While some individuals may agree with that point, some people will disagree and feel that it is imperative that the government leads the way in creating a society where everyone feels included, to the point where people should not be allowed to state their views. A prime example of this on an international stage is China, which has strict laws to prevent freedom of expression, allows only senior officials from the Communist Party to criticize the government, only behind closed doors (McGovern & Rubio, n.d). These anti-free speech laws were introduced under the ruse of equality and fairness, but in reality were designed to give the government virtually total control over the people (McGovern & Rubio, n.d). In a regional context, Don Cherry was recently fired for his so-called “toxic rant”, according to the Toronto Star (Raza, 2019). Despite not inciting hatred or advocating genocide, he was still removed from his position by his employer, Sportsnet (Raza, 2019). Though Cherry was not punished or penalized by the government, the actions of Sportsnet demonstrate an attack on free speech in Canada. This may only be the beginning, unless we, as the citizens of Canada resist against these organizations and individuals who have made it their mission to abolish free speech.

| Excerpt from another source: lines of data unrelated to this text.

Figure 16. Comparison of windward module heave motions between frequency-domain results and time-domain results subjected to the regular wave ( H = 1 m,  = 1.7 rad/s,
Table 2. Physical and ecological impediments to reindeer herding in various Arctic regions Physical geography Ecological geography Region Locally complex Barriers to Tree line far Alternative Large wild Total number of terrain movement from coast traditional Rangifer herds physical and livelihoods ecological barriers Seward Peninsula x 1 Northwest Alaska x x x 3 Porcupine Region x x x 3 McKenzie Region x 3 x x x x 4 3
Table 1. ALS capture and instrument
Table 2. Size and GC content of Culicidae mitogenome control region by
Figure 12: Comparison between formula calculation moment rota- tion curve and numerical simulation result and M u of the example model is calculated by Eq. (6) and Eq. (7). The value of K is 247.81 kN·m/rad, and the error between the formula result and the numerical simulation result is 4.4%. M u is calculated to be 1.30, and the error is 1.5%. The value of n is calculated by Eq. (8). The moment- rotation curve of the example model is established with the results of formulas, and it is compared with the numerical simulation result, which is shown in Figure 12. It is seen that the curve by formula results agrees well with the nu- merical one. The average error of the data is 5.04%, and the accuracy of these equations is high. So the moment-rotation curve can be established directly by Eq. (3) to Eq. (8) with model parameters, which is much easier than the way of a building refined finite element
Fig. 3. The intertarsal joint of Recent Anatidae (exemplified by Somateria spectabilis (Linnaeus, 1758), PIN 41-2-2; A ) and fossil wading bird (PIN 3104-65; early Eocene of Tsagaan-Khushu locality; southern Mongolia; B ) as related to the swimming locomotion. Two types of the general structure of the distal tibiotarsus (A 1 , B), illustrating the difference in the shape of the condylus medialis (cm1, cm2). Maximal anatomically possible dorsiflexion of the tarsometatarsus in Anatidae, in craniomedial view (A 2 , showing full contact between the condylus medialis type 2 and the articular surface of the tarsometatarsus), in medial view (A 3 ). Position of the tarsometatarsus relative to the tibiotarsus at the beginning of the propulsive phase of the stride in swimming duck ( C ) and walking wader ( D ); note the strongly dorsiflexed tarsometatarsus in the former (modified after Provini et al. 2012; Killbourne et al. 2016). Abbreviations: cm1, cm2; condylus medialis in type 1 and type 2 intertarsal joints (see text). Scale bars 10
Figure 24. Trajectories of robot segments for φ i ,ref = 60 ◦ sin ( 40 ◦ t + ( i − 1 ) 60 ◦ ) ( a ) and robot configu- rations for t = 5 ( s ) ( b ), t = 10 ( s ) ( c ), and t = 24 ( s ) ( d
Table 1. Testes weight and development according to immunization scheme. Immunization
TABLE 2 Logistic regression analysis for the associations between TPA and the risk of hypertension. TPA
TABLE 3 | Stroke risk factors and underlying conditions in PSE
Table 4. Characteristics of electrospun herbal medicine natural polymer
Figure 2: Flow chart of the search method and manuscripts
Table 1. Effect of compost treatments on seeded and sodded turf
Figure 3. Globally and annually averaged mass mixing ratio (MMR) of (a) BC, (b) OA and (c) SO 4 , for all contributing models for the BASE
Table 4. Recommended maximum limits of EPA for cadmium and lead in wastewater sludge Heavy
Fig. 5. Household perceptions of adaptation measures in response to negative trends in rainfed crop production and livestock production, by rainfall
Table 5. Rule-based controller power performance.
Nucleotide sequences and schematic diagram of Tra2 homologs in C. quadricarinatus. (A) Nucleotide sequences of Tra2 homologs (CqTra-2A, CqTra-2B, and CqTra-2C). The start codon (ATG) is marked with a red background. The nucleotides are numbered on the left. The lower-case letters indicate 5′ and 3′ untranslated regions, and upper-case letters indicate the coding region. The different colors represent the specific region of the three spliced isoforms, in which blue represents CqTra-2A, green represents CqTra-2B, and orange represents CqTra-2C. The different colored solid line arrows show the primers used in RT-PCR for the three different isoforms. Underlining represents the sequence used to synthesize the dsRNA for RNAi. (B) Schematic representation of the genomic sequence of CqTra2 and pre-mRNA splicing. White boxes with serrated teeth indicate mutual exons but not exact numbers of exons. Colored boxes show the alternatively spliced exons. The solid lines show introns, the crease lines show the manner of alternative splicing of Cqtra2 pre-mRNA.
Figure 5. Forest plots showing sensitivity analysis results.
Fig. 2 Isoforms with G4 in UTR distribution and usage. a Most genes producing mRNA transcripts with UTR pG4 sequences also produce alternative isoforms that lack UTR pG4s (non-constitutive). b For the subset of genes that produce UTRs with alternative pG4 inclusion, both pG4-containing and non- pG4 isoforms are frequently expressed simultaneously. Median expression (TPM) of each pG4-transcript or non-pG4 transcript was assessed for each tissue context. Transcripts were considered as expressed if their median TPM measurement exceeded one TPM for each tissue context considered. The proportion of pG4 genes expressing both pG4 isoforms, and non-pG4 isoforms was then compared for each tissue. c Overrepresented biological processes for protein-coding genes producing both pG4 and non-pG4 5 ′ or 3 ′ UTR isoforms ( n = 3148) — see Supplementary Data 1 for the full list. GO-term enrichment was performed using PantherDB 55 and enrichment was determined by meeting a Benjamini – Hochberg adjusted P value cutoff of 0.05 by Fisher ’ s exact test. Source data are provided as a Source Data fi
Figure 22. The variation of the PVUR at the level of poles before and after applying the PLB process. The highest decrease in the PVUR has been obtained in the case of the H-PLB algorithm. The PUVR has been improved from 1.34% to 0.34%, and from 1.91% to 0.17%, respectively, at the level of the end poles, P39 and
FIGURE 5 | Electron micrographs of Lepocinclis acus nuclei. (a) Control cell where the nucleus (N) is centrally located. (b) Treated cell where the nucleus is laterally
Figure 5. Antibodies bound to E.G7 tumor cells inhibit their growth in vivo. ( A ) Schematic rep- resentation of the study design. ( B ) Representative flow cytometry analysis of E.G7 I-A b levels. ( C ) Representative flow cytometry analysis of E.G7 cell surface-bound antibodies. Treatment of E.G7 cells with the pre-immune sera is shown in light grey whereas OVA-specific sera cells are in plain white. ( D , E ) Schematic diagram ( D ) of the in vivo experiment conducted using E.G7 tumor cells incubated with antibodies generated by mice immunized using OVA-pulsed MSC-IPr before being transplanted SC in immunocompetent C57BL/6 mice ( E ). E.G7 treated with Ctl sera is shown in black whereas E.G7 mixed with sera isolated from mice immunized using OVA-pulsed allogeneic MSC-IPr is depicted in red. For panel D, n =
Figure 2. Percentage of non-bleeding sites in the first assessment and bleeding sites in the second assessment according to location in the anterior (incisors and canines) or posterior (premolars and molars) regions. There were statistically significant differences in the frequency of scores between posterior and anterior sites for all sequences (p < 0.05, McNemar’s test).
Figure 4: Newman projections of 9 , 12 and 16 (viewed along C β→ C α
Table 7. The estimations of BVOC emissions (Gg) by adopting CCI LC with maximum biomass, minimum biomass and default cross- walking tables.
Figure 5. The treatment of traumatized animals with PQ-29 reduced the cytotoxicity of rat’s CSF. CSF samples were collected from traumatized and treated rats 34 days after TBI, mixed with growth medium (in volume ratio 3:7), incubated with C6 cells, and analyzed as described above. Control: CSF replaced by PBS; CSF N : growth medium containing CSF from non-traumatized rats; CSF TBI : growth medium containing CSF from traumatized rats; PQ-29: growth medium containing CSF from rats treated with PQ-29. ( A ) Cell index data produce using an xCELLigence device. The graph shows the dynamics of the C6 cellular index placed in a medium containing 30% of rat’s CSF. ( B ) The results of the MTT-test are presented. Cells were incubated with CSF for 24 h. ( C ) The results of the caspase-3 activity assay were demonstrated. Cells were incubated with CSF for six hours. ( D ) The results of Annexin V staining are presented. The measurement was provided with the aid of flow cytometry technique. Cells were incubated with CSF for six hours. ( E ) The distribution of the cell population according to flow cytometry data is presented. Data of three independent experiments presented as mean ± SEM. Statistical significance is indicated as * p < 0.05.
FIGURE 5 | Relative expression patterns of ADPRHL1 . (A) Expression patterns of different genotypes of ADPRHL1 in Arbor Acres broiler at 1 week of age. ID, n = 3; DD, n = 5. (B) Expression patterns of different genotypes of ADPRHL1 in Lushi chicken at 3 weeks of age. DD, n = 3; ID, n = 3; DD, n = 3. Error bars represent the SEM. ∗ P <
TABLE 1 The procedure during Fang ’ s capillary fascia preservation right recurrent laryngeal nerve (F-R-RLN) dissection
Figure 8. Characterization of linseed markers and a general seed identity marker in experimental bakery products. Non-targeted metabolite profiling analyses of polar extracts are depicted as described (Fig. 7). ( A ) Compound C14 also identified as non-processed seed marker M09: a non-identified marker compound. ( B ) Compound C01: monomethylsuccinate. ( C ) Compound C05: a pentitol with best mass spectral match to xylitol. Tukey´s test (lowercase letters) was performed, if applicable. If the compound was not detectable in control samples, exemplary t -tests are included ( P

To maintain a free and democratic society, people must be permitted to speak freely, even if this means that some people may be upset or offended. The future of the free and democratic Canada that we know could be on the line, if we continue to allow governments and organizations, whether private or public, to disregard our Charter protected rights. As Canadians, we must uphold the values and ideals of the Charter, as it is arguably the most important document we have. This means we all have a duty to call out governments and organizations that go against what we stand for as a nation.